(Image comparison data)

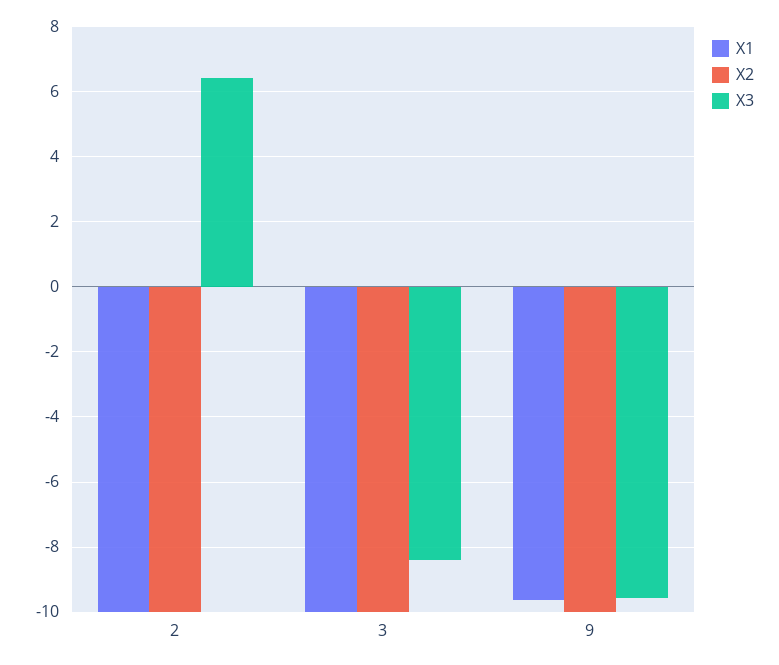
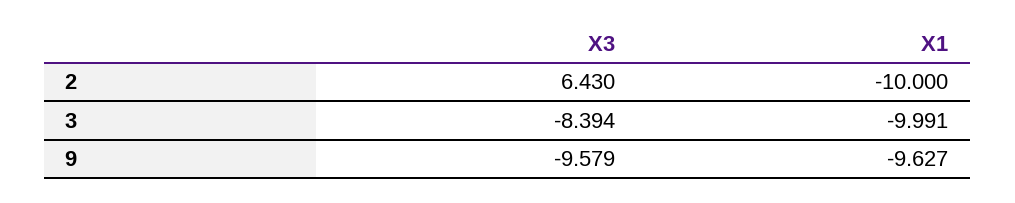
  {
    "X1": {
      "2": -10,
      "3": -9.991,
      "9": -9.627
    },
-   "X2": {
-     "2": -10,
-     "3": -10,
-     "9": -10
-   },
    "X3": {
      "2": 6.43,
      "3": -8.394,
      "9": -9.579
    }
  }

### Exercise goal
The job here is to retype the data exactly, with no pictures included.

### Exercise solution
  {
    "X1": {
      "2": -10,
      "3": -9.991,
      "9": -9.627
    },
-   "X2": {
-     "2": -10,
-     "3": -10,
-     "9": -10
-   },
    "X3": {
      "2": 6.43,
      "3": -8.394,
      "9": -9.579
    }
  }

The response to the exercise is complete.